Setup (once per machine)

# In the repo root, install the Python harness deps.
cd test
python3 -m venv .venv
. .venv/bin/activate
pip install -r requirements.txt
playwright install chromium

The dev loop

Two terminals. Both run on your machine, never on the production VPS.

Terminal 1 — local game server:

cd /home/maximus/.env/web/voxel-game
./run.sh --no-tunnel
# Builds wasm + server, serves on http://localhost:8080
# (Or `docker compose up` if you prefer the same container we deploy.)

Leave that running. Edit Rust / WGSL / JS → re-run ./run.sh --no-tunnel → refresh the browser tab.

Terminal 2 — Playwright session against the local server:

cd /home/maximus/.env/web/voxel-game/test
. .venv/bin/activate
python3 launch.py                          # default: http://localhost:8080/

That opens a Chromium window pointed at your local game with CDP on port 9222. launch.py exits to idle; the browser stays up so you can attach tools to it. If nothing's listening on :8080 you'll get a clear error message — start the dev server first.

Terminal 3 — drive scenarios + take screenshots:

python3 peek.py                                       # snapshot + telemetry
python3 run.py scenarios/lighting-times-of-day.yaml   # 6 screenshots
python3 run.py scenarios/god-rays-look-at-sun.yaml
python3 run.py scenarios/voxel-construction-darkness.yaml

Screenshots land in test/screenshots/. Diff them against your baseline (visually or with magick compare) to catch regressions.

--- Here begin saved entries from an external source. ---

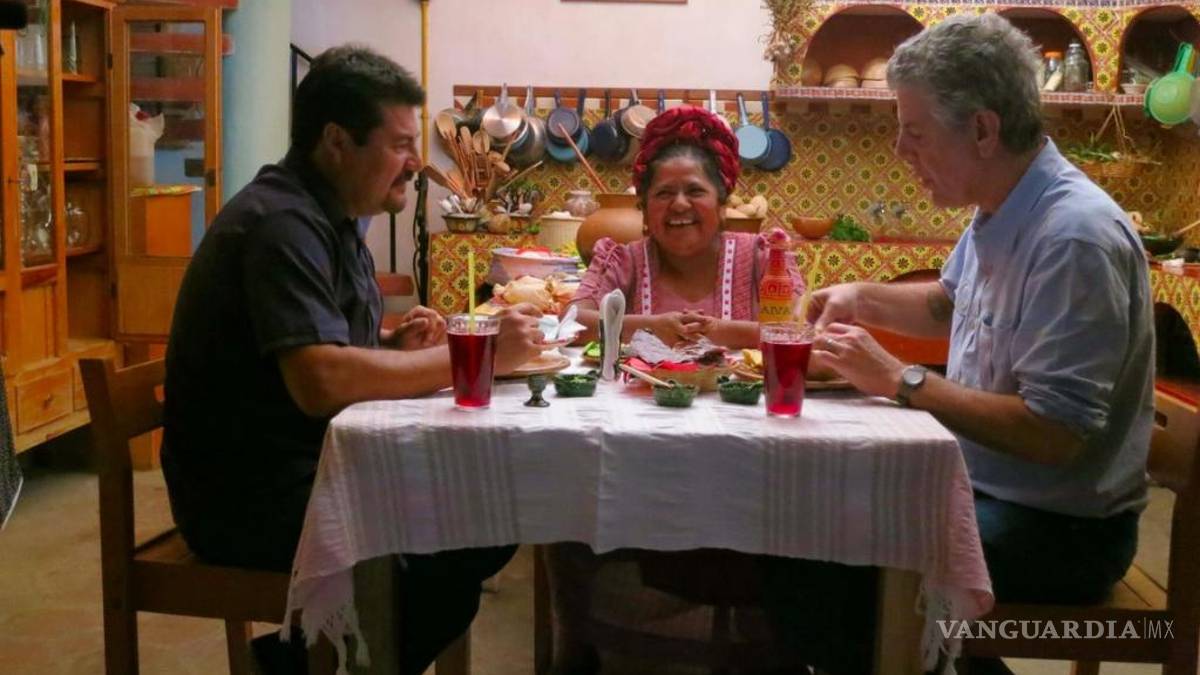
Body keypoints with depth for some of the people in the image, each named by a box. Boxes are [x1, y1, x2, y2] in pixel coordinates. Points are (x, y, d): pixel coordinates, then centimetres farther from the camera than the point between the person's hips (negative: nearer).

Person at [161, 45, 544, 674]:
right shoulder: (283, 222, -20)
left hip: (311, 466, 10)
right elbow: (320, 381, -32)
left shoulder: (331, 215, 11)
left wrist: (396, 343, -1)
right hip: (252, 497, -10)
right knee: (459, 548, -21)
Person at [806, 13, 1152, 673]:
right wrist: (862, 298, 6)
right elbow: (953, 303, 24)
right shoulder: (998, 213, 3)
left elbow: (1055, 433, -29)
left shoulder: (1074, 237, -26)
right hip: (982, 486, 9)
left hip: (1058, 527, -9)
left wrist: (901, 382, -23)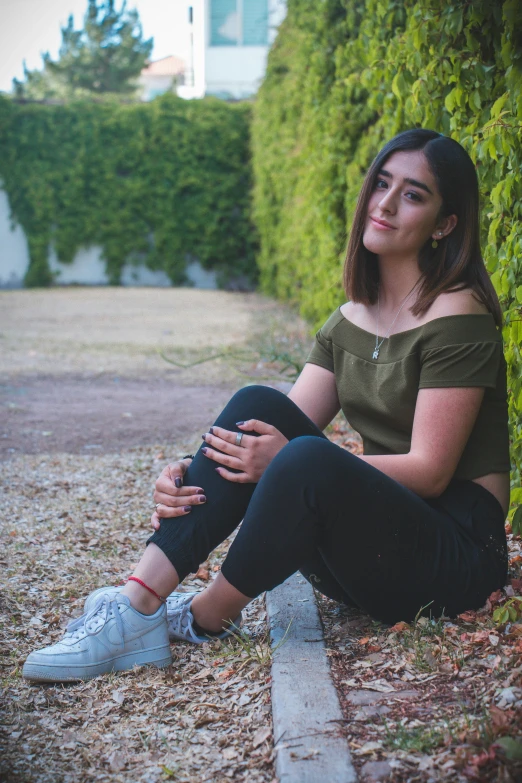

Pointing at the deployed build (rarely)

You almost never want this. The deploy lags your local code, so a bug you fixed locally still appears there until you push + rebuild the container. But if you want a one-off sanity check:

python3 launch.py --url https://voxel.mxvs.art/

The harness will happily attach; just remember you're looking at whatever tag is currently deployed, not your in-progress work.

The browser stays open; profile lives at ./.browser_profile/. CDP listens on localhost:9222 so the other tools can attach.

One-shot inspection / screenshot

python3 peek.py            # screenshot + dump game telemetry
python3 peek.py --json     # machine-readable

Writes a PNG to screenshots/<ts>_peek.png.

Run a scenario

python3 run.py scenarios/lighting-times-of-day.yaml

Scenarios are YAML lists of steps. Each step is one of:

step	meaning
`wait_for: <js_expr>`	block until `js_expr` evaluates truthy
`wait: <ms>`	sleep that many ms
`eval: <js>`	run JS in the page (state setters, etc.)
`key: <key> [hold: ms]`	press a key (optionally hold)
`mouse_move: [dx, dy]`	relative mouse motion
`mouse: <down\|up\|click>`	mouse button events
`screenshot: <name>.png`	save canvas screenshot to `screenshots/`
`assert: <js_expr>`	fail scenario if `js_expr` is falsy

Available game-state JS bindings

All exported by the wasm module (see src/bridges.rs::wasm_api). After wait_for: "window.voxel_game !== undefined", call as window.voxel_game.<fn>(...).

Setter	Effect
`set_scene_time(t: f32)`	jump shader time to `t` seconds
`set_time_scale(s: f32)`	freeze (0) / fast-forward time
`teleport(x, y, z)`	move player feet to (x,y,z)
`look_at(yaw, pitch)`	set camera angles (radians)
`set_paused(b)`	pause input + physics
`set_fov(deg)` / `set_mouse_sens(s)` / `set_render_distance(blocks)`	settings
`respawn()`	one-shot respawn request

Getter	Returns
`get_scene_time()`	`f32`
`get_position()`	`[x, y, z]`
`get_camera_angles()`	`[yaw, pitch]`
`get_hp()` / `is_alive()`	from death/respawn state

Why this exists

When something looks wrong (e.g. "tops of blocks don't react to sunset"), the dev loop without this is: deploy, open browser, fiddle the time slider, compare to baseline by memory. With this, the loop is: write a scenario that screenshots the same view at noon / sunset / midnight, run it, diff the screenshots against a baseline. Bugs become visible in one command.

For non-visual behaviors (e.g. "is the joystick releasing correctly?") the same harness sends keyboard events and reads back position telemetry to assert "after release, player stops moving within N ms".

Sanity guarantees

Persistent profile means cookies, settings, and game state survive across launch.py runs. The first launch is "fresh"; subsequent ones resume where you left off.
launch.py never touches the page beyond the initial navigation. Scenarios drive the session; the launcher just hosts the browser.
All tools attach via CDP — closing them doesn't close the browser.